When an astronomer is asked, "Is there life elsewhere?" and "Is there intelligent life?," the first thought is to resort to the rule of large numbers. If you see 100 billion galaxies—and that's how many galaxies we can see with the Keck Telescopes—each with 100 billion stars in it, play the odds. Life could be rare, but by the time you multiply this huge number by however small a fraction of those might contain life, it looks like an attractive proposition that there is life out there, not only in our own Milky Way, but in all these other galaxies that we can see with the Keck Telescopes.
With so many galaxies to cover, does your work with the DEEP Survey ever seem like drudgery, or are you still as inspired as ever?
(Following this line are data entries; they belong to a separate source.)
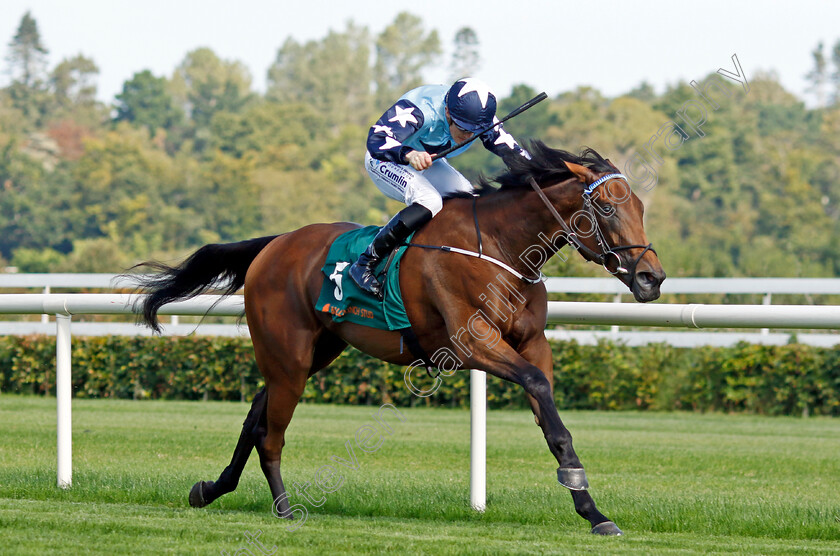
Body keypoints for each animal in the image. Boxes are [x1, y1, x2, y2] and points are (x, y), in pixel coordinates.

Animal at [136, 141, 664, 536]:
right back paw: (284, 509)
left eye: (640, 207)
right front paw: (583, 495)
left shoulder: (533, 343)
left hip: (311, 353)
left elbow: (552, 419)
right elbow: (536, 386)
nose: (651, 278)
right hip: (288, 356)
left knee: (254, 417)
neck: (501, 247)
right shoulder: (473, 344)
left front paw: (593, 511)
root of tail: (276, 243)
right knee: (271, 431)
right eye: (607, 208)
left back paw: (211, 489)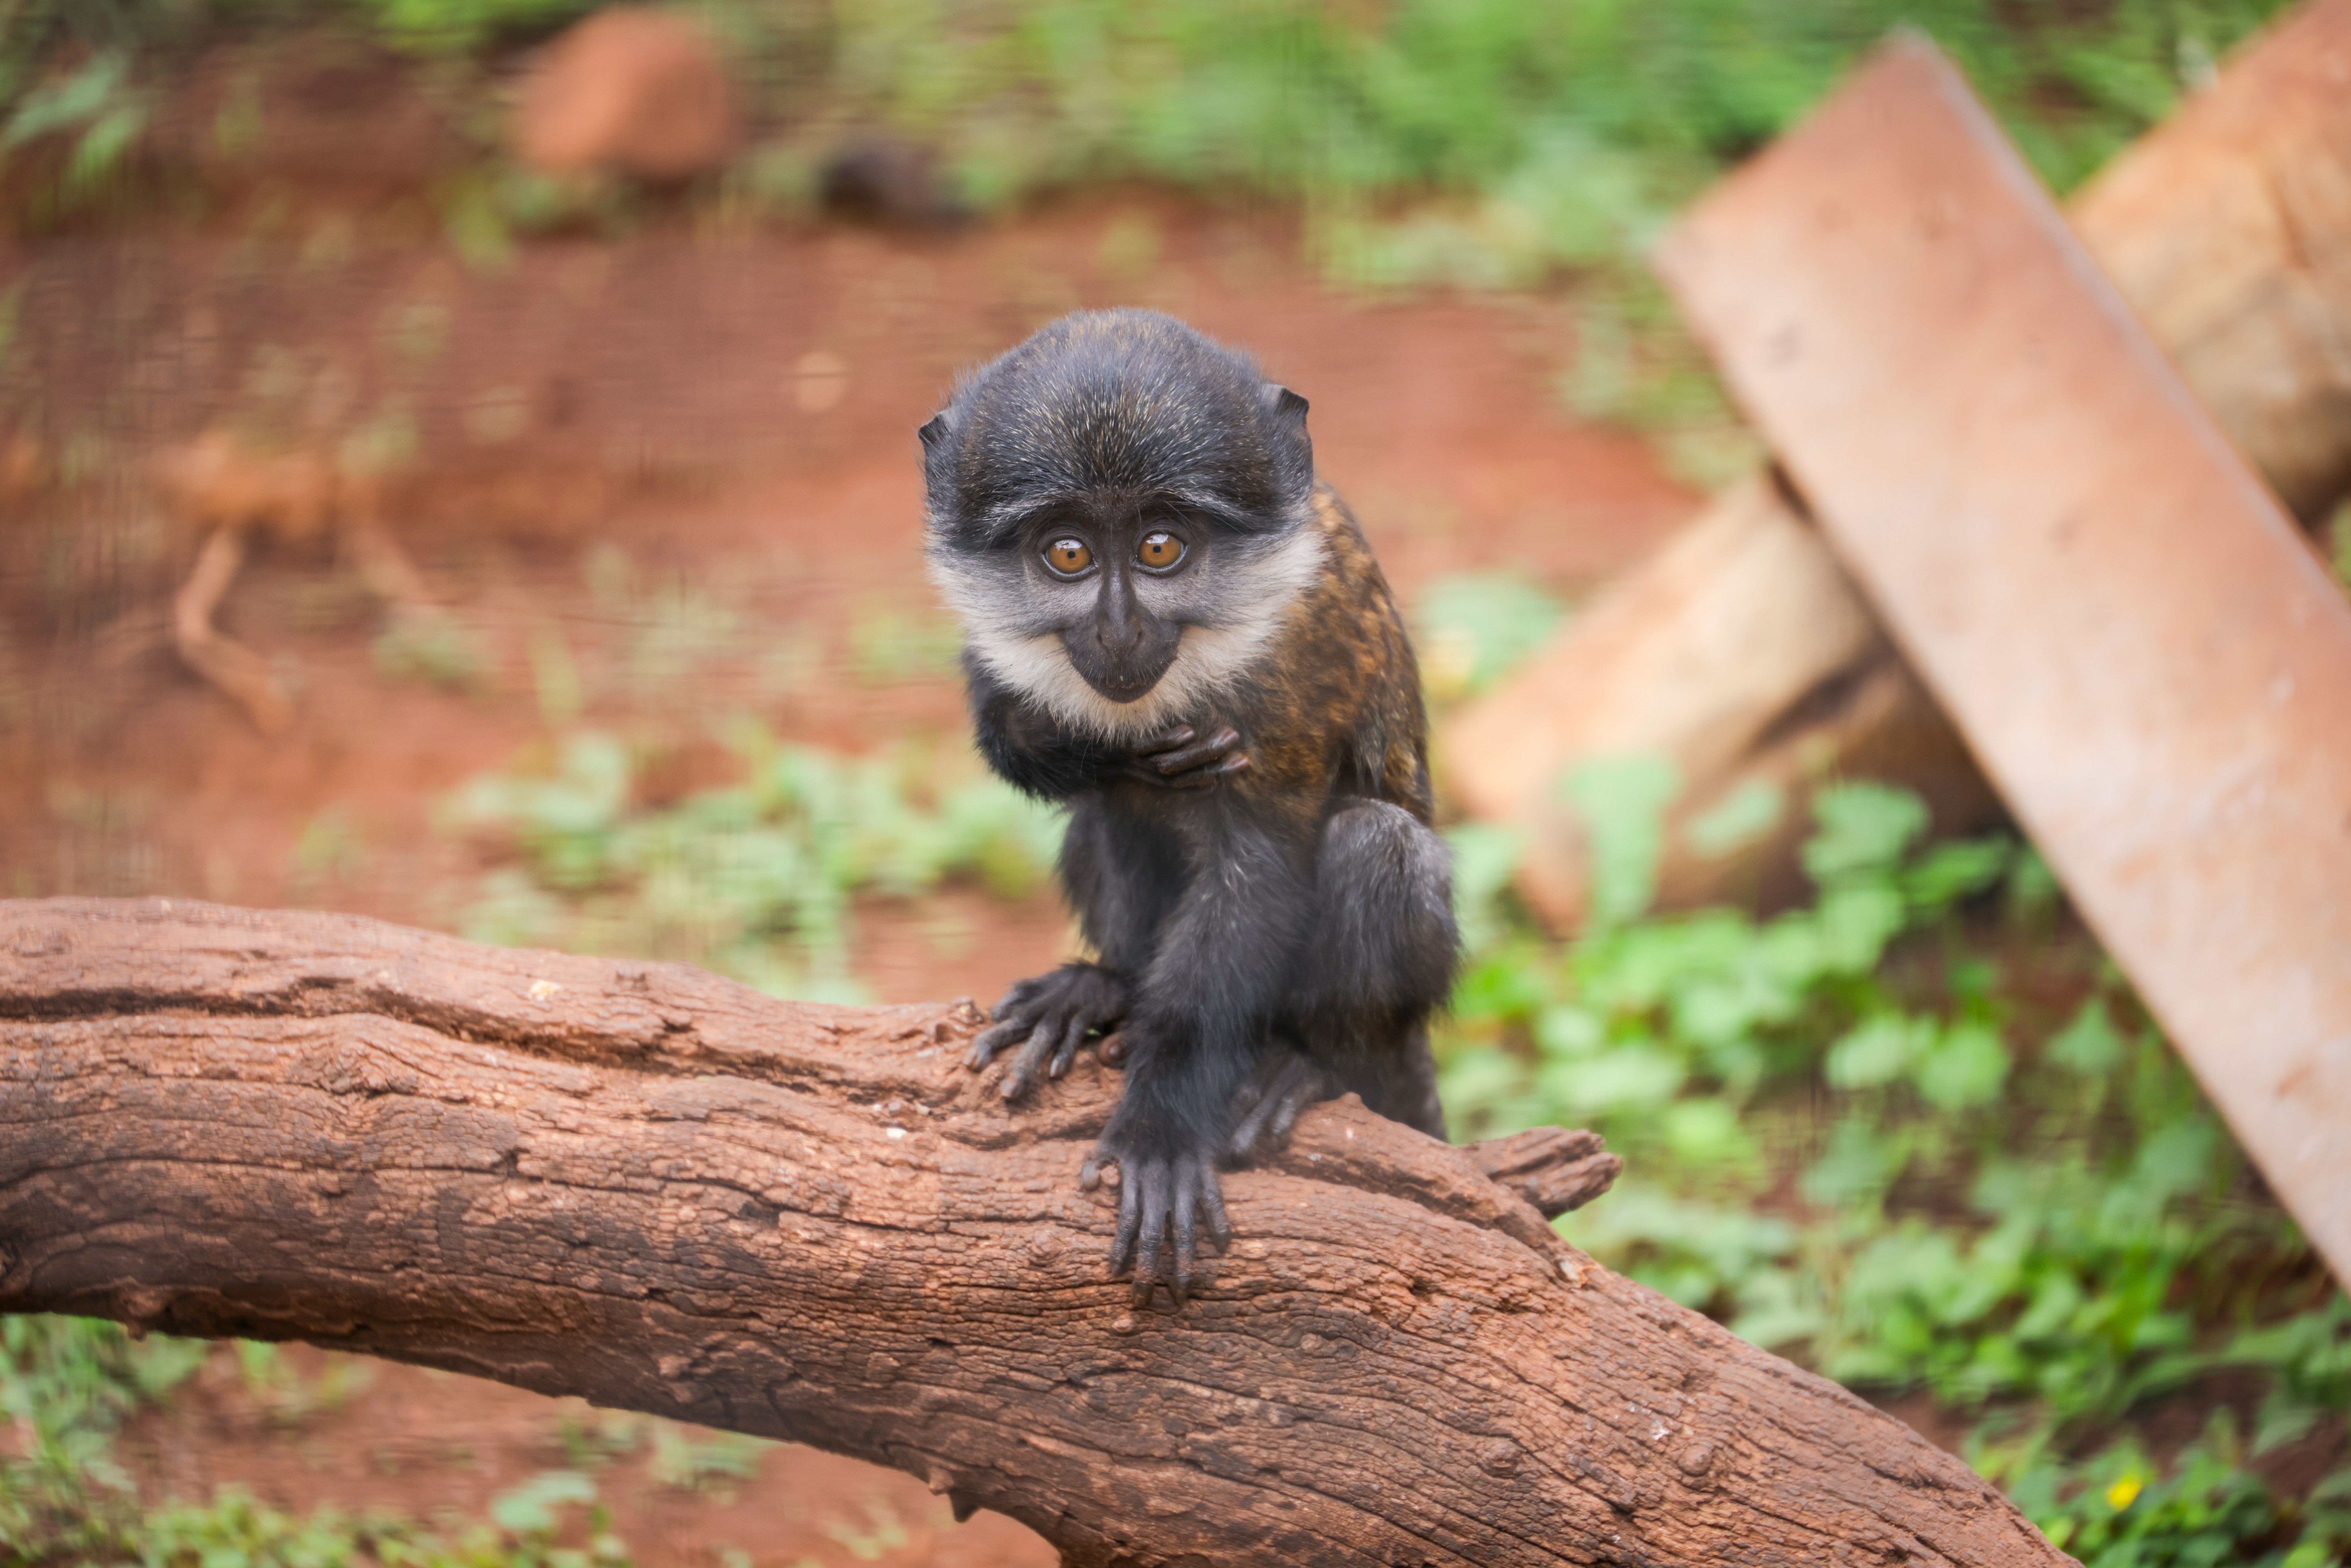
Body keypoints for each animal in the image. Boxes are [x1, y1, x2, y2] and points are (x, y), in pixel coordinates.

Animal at [920, 308, 1459, 1305]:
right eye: (1067, 554)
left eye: (1161, 548)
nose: (1120, 630)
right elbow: (1012, 723)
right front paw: (1101, 750)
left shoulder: (1286, 677)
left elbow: (1256, 875)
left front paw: (1160, 1133)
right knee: (1104, 815)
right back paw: (1106, 989)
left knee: (1378, 845)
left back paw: (1310, 1066)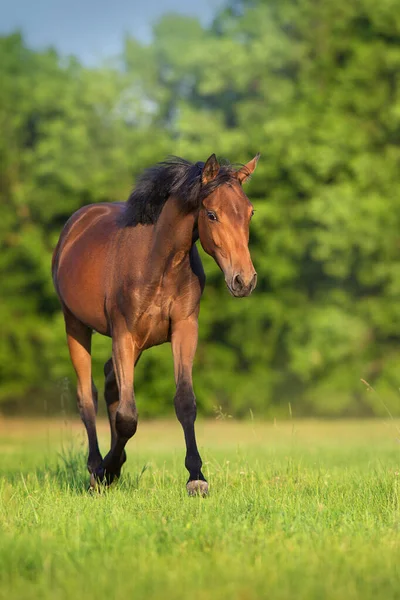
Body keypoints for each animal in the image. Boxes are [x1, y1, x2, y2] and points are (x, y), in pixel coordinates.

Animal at [51, 152, 260, 494]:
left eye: (250, 213)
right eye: (212, 214)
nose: (244, 280)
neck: (158, 262)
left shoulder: (184, 329)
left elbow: (184, 401)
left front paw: (196, 477)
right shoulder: (123, 334)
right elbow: (127, 416)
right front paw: (107, 469)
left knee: (110, 383)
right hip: (76, 326)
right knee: (87, 397)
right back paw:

Well, when you first start to study a science, you can learn great things from one object. But then your next step, you probably need 10 objects. We are to the point in cosmology where we need thousands of objects. At each point in that process, you always feel the pull of the unknown. The next questions are just as interesting as the previous ones. Just because you need a massive effort, a production line, to get to the next step does not make those of us who are doing that feel any less inspired. We are the first generations of humans who are studying the universe billions of years ago as it formed. I think that's the most romantic scientific question you could envision.